Closed ThisisBillhe closed 7 months ago
S is the value and index of corresponding outlier values. You can not use low-rank approximation to approximate that. Also, we show in paper that outlier extraction does not work well for activation. If you look at our paper carefully, you will find that at a very high compression ratio, low-rank approximation is the best compared with sparsity and quantization. Also, quantization error has a decreasing distribution of egin value, which shows that quantization error can be approximated well by using low rank approximation.
Hi Hao Kang, it is a pleasure to see alumni from ZJU here.
Hi, nice to meet you, too!
Hi there! Thanks for your excellent work and the open-sourced code.

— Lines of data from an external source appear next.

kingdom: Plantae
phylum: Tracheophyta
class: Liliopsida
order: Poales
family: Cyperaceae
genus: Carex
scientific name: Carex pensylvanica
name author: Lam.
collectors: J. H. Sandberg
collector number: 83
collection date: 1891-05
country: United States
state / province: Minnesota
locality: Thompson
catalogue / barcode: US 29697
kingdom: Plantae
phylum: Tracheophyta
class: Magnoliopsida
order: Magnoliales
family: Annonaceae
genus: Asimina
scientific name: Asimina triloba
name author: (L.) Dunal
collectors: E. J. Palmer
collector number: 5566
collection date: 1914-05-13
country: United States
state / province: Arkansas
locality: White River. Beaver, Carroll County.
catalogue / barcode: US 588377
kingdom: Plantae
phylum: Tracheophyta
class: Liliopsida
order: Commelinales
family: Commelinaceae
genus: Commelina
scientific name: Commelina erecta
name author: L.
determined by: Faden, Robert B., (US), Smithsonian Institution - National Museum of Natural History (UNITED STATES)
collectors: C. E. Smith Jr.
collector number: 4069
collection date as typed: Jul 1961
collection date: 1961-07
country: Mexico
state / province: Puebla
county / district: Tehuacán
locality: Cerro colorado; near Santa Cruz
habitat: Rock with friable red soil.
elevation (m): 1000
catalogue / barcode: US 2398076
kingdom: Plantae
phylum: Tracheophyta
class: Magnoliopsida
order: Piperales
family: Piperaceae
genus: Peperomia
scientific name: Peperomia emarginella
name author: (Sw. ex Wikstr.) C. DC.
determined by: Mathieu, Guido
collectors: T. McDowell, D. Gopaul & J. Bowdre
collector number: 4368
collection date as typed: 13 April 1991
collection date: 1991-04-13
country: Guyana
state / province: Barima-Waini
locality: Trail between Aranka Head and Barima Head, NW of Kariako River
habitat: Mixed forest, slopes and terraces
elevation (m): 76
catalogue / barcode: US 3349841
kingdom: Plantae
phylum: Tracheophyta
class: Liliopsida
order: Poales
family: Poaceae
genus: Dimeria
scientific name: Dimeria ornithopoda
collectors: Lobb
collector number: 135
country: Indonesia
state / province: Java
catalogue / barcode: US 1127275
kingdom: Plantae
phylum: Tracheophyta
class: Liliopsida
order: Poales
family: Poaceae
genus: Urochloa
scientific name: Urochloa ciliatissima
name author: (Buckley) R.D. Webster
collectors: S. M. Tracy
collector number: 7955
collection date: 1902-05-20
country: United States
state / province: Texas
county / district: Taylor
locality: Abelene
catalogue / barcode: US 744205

In Outlier-reduced quantization section of your paper, you mentioned that "such a sparse matrix results in the remaining cache size equivalent to that of 8-bit quantization because of its two index vectors and one value vector in full precision". If I understand correctly, the storage of S can be a heavy burden because there is a large portion of outliers. In this case, why do you store S and further introduce a low-rank matrix L to approximate the residual R=X-(D+S)? Using a low-rank matrix to approximate the S makes more sense to me.
I understand that your method (X=D+L+S) can achieve better performance. It's just the motivation of Low-rank approximation section is a little confusing.